Exercise prompt: Can you reproduce each of the rows below word for word, without changing anything?
▼▼▼
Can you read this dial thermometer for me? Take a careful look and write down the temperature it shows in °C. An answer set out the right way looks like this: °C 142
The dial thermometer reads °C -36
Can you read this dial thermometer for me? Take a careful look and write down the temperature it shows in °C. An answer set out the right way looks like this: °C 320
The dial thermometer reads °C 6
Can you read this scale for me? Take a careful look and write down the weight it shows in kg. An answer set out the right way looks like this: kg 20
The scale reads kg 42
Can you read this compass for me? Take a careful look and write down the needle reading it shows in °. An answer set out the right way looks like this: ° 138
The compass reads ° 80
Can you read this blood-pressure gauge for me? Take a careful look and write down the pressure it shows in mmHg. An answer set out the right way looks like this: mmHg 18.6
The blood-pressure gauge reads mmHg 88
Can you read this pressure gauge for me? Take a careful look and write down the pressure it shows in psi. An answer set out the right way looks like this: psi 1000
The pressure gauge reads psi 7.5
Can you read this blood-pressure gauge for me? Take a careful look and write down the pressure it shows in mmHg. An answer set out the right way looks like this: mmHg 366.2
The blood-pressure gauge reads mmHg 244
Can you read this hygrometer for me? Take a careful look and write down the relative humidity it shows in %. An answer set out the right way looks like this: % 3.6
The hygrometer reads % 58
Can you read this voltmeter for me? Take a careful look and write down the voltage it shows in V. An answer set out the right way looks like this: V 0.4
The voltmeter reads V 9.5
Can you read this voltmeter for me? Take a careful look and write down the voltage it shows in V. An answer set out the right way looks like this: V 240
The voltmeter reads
▲▲▲
Problem solution:
Can you read this dial thermometer for me? Take a careful look and write down the temperature it shows in °C. An answer set out the right way looks like this: °C 142
The dial thermometer reads °C -36
Can you read this dial thermometer for me? Take a careful look and write down the temperature it shows in °C. An answer set out the right way looks like this: °C 320
The dial thermometer reads °C 6
Can you read this scale for me? Take a careful look and write down the weight it shows in kg. An answer set out the right way looks like this: kg 20
The scale reads kg 42
Can you read this compass for me? Take a careful look and write down the needle reading it shows in °. An answer set out the right way looks like this: ° 138
The compass reads ° 80
Can you read this blood-pressure gauge for me? Take a careful look and write down the pressure it shows in mmHg. An answer set out the right way looks like this: mmHg 18.6
The blood-pressure gauge reads mmHg 88
Can you read this pressure gauge for me? Take a careful look and write down the pressure it shows in psi. An answer set out the right way looks like this: psi 1000
The pressure gauge reads psi 7.5
Can you read this blood-pressure gauge for me? Take a careful look and write down the pressure it shows in mmHg. An answer set out the right way looks like this: mmHg 366.2
The blood-pressure gauge reads mmHg 244
Can you read this hygrometer for me? Take a careful look and write down the relative humidity it shows in %. An answer set out the right way looks like this: % 3.6
The hygrometer reads % 58
Can you read this voltmeter for me? Take a careful look and write down the voltage it shows in V. An answer set out the right way looks like this: V 0.4
The voltmeter reads V 9.5
Can you read this voltmeter for me? Take a careful look and write down the voltage it shows in V. An answer set out the right way looks like this: V 240
The voltmeter reads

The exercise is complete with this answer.